We have to go beyond these events and these conferences to actually implement on the ground, tangible programmes with tangible results. That started, it’s already happening around the world in many countries. We’ve seen in many countries where you started to break the financial biases against women, more women-led organisations, more women-led engagements on the ground in terms of humanitarian space, in terms of the development space.
Women are leading in these efforts, women know best how to target women who are similar to them. And it’s important that we put women who have local solutions, who have local coping mechanisms, who understand what women confront, at the forefront in terms of implementing a lot of these agreements reached at these conferences and events.
These conferences and events, like the Beijing Platform, have brought attention to women and we’ve had subsequent forums like the Reykjavik global forum for women. We have one this year, the Rwanda Global Forum. All of these events are important. What’s critically important is that we now link them to tangible actions on ground, and make sure that women are at the forefront in terms of implementing those actions.
Beyond individual efforts, like Sara Beysolow Nyanti did in Gambia, we must involve our leaders – both at local and state levels.
We need to partner with those leaders at that level, and provide that space for them to actually open up the door for girls to come forward and talk about what’s required for their development. And I think that strategic partnership, building alliances at the community level, and with community leaders and with girls, I think it will help us to break some of these stereotypes and beliefs, and address some of the rooted issues, and making sure that women’s roles as human rights defenders, and frontliners are championed. And we have increased awareness around that. And I think if we can start to show people at the local level what women can be, what women can do, and to show them that those girls can be whoever they want to be if they’re given the right conditions, and the right circumstances. I think the more we do that and build these relationships and partnerships around that.
We’re doing it already. It’s happening in many places, but we need to do more of it. And to do more of it faster. The urgency requires us to do more today.
The home front is equally important. The way you raise the girl child heavily influences how she’ll take on the world.
We have to intentionally make this world equal for boys and girls, starting from when they’re born. You know, we talked about he for she and all of that, but it starts from the household – fathers promoting and supporting their daughters. In the workplace, men promoting other women. It is not seeing women as competitors, but as equal contributors to the development of the nations, of their communities, of their families.
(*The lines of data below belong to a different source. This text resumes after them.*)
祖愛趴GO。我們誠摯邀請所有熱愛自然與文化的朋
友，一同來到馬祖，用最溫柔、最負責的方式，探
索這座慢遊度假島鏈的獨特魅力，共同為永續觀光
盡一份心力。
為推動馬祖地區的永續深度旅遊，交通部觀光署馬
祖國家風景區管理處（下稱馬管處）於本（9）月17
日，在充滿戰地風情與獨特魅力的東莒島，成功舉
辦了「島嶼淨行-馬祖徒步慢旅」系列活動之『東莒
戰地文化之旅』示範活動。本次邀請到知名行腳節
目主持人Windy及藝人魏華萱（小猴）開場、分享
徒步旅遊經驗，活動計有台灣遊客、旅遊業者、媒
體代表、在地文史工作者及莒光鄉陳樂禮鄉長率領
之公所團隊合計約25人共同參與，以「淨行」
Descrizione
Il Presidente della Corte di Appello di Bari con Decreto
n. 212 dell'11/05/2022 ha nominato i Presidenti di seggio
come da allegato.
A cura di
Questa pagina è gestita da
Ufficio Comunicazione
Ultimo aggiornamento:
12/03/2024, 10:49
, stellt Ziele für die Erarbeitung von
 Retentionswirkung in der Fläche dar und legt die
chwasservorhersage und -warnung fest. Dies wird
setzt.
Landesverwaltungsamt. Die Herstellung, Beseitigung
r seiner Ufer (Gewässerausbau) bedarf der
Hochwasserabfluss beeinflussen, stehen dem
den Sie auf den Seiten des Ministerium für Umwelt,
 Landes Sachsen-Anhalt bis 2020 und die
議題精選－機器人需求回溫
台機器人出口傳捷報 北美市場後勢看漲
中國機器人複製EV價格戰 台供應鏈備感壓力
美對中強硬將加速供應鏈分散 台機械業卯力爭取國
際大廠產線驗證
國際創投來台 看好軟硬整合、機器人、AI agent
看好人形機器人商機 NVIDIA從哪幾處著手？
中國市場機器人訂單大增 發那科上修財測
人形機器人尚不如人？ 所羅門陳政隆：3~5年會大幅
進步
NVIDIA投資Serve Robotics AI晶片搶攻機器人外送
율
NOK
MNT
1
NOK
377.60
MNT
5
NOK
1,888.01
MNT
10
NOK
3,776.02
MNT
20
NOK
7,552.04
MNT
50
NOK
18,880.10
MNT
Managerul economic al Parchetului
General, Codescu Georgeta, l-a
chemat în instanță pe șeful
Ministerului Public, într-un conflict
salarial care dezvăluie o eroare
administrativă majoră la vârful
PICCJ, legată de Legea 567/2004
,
And I think together, we will reach our full potential. The issue is not women taking something away from men, it’s us realising the fullness of who we can be as a people, if all of us – men and women together – are driving towards development.
Today, women are shunning certain societal norms, deciding who or what they want to become, celebrating their achievements, challenging and breaking certain biases, and thanks to women like Sara Beysolow Nyanti, women can dream bigger and better.
Sara Beysolow Nyanti of Liberia is United Nations Secretary-General, António Guterres’, Deputy Special Representative in the United Nations Mission in South Sudan (UNMISS) and Resident Coordinator in South Sudan. She also serves as Humanitarian Coordinator.
Many thanks to Sara Beysolow Nyanti for having this conversation with us and patiently answering all our questions.